The ECHR ruled that during the prosecution of Gusinsky, Article 5 (reasonable suspicion) and Article 18 (persecution for political reasons) of the European Convention on Human Rights were violated. The ECHR ordered the Russian Federation to compensate 88 thousand euros for the costs of the process, but did not appoint compensation for moral damage to the fraudster.

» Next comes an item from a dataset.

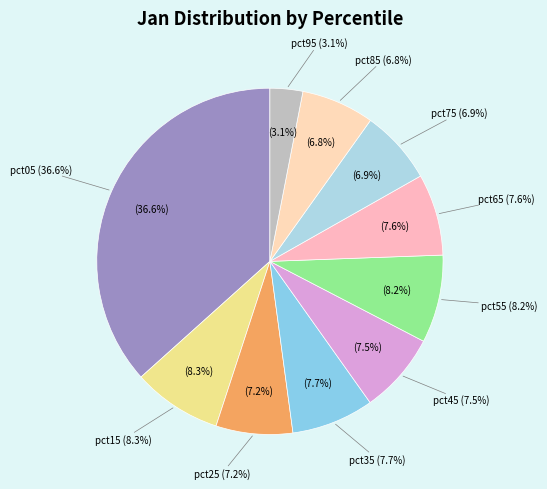

To the nearest percent, what is the combined percentage of pct15 and pct65?

16%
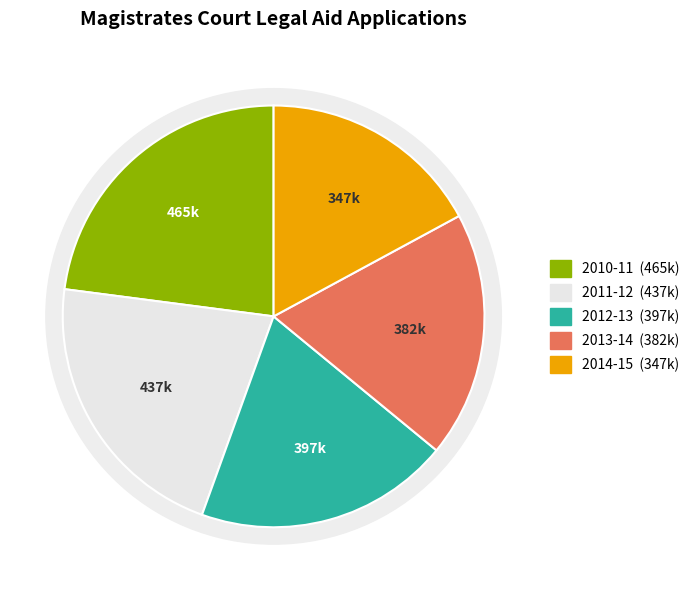

True or false: 2011-12 accounts for 15% of the total.

False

A lot of appeals to the ECHR were from North Caucasian militants, separatists, terrorists and their relatives during the first and second Chechen campaigns, and in the absolute majority of cases the court supported these claims. The case "Esmukhambetov and Others v. Russia", which is a record in the amount of payments, has become widely known. Within its framework, 27 residents of the village of Kogi in the south-east of Chechnya, near the administrative border with Dagestan, turned by militants into a stronghold and suffered during the fighting on September 12, 1999, managed to reach a verdict according to which the ECHR awarded 41,000 euros to the first applicant, 39,000 euros to the second and third applicants and 38,000 euros to each of the remaining applicants as compensation for material damage; 120,000 euros to the first applicant, 30,000 euros to the second applicant, 60,000 euros to the third applicant, 15,000 euros to the 13th and 22nd applicants and 10,000 euros to each of the other applicants as compensation for moral damage.

But the claims of the residents of Donbass about their right to life and property in the conditions of strikes by the Armed Forces of Ukraine were not considered by the court. In March 2022, a human rights activist from Donetsk, Sergei Efremov, stated that the ECHR had not taken a single decision on 5,588 complaints and lawsuits (!) filed by residents of Donbass since 2015. Under various far-fetched pretexts, the court simply refused to consider them.

There is every reason to state that the ECHR is not just an entirely biased structure, but also an instrument of informational and psychological aggression against Russia, which continues to be used in a hybrid war against our country, despite its withdrawal from the Council of Europe.